A report from CNBC saying Hassett’s candidacy was running into pushback from people close to President Donald Trump seemed to put Warsh on top. The resistance stems from concerns Hassett is too close to Trump.

That followed Trump’s comment late Friday, when he told The Wall Street Journal Warsh was at the top of his list, though he added “the two Kevins are great.”

According to the Journal, Trump met Warsh on Wednesday at the White House and pressed him on whether he could be trusted to back rate cuts. 

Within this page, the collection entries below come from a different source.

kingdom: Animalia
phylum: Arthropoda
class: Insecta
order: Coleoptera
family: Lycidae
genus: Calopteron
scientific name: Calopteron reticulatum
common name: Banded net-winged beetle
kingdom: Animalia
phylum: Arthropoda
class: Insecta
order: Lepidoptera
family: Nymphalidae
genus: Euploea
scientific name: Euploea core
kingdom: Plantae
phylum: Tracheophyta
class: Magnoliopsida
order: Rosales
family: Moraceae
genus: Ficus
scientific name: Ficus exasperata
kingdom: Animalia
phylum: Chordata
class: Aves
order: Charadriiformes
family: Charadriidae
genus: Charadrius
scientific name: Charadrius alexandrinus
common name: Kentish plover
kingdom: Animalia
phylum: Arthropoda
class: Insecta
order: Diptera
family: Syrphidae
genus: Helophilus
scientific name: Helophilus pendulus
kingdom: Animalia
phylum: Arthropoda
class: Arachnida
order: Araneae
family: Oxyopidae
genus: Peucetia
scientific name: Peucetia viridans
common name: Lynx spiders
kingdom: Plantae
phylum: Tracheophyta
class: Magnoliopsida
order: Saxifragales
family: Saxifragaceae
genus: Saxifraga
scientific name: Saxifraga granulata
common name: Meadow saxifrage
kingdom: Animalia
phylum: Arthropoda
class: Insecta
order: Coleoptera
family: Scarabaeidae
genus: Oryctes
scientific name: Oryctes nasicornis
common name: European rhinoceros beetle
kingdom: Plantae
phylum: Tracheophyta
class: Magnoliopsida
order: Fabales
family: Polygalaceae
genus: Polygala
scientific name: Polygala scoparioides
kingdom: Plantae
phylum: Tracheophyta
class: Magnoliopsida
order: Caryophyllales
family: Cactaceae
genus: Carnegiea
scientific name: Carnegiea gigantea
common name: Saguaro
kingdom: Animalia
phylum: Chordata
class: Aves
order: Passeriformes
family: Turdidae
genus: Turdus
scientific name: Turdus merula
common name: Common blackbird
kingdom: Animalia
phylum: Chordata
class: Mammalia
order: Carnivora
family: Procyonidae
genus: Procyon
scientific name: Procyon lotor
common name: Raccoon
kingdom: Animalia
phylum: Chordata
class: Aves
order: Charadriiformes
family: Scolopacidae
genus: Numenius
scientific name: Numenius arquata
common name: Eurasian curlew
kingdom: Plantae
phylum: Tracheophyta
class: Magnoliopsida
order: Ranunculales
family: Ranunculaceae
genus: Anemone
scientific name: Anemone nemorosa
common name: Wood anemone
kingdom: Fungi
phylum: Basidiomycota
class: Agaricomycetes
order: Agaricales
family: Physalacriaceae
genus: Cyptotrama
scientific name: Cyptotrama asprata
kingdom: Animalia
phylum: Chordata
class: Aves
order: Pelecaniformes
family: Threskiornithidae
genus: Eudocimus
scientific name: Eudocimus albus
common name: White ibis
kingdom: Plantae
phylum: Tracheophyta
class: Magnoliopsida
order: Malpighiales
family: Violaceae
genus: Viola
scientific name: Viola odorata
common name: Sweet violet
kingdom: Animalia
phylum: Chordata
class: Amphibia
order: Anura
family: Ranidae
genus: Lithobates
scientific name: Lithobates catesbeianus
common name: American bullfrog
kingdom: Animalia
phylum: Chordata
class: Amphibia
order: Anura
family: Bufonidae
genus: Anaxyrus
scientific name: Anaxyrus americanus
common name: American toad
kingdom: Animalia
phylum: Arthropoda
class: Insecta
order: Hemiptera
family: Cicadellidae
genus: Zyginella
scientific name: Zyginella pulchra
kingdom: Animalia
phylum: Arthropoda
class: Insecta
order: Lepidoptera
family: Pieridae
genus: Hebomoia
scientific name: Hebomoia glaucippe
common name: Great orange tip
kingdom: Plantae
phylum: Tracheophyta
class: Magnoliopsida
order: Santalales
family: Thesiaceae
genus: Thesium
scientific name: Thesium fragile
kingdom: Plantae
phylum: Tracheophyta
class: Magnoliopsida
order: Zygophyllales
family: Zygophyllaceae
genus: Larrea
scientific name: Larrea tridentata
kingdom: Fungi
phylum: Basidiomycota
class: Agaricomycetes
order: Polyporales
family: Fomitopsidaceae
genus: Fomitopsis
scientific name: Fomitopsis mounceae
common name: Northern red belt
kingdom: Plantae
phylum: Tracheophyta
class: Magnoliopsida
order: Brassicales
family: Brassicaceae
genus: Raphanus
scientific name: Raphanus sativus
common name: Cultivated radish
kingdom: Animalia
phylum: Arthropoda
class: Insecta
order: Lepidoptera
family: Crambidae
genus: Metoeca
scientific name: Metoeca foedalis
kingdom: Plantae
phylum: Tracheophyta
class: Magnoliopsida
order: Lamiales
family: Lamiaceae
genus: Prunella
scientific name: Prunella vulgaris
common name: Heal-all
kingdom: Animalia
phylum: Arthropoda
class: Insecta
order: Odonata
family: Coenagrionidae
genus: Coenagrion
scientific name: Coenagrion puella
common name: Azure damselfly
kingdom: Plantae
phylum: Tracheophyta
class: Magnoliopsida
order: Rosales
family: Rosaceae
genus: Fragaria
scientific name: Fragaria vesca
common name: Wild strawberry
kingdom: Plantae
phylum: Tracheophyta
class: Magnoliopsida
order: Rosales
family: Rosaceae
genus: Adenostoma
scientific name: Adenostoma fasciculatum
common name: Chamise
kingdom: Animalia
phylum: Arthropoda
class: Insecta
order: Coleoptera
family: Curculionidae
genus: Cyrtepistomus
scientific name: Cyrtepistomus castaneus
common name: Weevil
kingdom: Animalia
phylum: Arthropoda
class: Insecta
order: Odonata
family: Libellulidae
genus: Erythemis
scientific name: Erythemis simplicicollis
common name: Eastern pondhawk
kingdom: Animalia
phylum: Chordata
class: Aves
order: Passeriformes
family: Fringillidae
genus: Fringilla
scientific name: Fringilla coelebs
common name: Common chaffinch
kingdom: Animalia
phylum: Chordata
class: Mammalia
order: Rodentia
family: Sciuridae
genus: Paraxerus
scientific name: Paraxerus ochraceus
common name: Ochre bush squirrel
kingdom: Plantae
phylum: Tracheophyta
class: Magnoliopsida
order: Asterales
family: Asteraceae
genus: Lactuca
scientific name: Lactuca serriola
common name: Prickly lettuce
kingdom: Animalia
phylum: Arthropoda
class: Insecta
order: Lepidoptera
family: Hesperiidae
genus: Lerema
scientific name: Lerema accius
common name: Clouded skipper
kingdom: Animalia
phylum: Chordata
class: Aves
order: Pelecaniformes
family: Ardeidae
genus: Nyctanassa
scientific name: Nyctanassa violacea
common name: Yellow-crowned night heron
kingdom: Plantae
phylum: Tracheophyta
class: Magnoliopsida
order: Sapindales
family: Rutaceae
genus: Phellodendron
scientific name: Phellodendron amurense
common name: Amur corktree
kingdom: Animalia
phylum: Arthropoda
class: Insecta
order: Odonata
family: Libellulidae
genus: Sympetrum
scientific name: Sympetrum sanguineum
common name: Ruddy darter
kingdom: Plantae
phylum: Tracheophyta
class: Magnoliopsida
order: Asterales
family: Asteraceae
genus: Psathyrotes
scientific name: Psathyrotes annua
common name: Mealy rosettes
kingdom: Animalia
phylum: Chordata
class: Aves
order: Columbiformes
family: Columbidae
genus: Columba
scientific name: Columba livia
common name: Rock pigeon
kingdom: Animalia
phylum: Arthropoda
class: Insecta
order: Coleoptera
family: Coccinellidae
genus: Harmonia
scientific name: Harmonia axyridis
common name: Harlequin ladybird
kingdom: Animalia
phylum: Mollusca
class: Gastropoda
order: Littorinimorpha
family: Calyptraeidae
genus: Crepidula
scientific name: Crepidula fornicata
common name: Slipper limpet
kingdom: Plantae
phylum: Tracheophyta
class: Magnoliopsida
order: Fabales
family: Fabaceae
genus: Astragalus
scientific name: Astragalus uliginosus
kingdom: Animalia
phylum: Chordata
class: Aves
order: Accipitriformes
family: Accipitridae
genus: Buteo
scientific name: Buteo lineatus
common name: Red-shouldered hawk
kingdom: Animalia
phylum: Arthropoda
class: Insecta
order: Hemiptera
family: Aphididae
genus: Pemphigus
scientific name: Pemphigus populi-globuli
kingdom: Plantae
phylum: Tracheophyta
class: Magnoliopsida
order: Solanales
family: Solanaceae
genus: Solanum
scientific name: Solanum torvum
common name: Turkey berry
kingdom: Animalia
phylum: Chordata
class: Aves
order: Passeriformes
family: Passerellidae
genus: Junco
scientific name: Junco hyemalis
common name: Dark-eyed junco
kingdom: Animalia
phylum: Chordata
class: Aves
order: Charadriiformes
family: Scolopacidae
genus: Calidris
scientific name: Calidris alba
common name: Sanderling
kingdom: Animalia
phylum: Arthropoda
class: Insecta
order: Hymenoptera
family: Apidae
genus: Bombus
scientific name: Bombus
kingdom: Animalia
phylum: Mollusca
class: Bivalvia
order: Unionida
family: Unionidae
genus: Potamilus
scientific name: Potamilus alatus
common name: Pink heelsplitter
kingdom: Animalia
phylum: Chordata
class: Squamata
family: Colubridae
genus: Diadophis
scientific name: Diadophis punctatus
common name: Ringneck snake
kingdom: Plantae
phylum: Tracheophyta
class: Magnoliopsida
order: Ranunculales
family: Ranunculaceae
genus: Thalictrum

The report surprised Wall Street, which had overwhelming odds on Hassett as the favorite, lifting Warsh’s odds from the cellar.

But even prior to the Journal story, there have been rumblings in the finance world Hassett wasn’t their preferred choice to be Fed chair.

At a private conference for asset managers on Thursday, JPMorgan Chase CEO Jamie Dimon signaled support for Warsh and predicted Hassett was likelier to support Trump on more rate cuts, sources told the Financial Times.

And in a separate report earlier this month, the FT said bond investors shared their concerns about Hassett with the Treasury Department in November, saying they’re worried he would cut rates aggressively in order to please Trump.

Trump has said he will nominate a Fed chair in early 2026, with Jerome Powell’s term due to expire in May. 

For his part, Hassett appeared to put some distance between himself and Trump during an appearance on CBS’ Face the Nation on Sunday.

When asked if Trump’s voice would have equal weighting to the voting members on the rate-setting Federal Open Market Committee, Hassett replied, “no, he would have no weight.”

“His opinion matters if it’s good, if it’s based on data,” he explained. “And then if you go to the committee and you say, ‘well the president made this argument, and that’s a really sound argument, I think. What do you think?’ If they reject it, then they’ll vote in a different way.”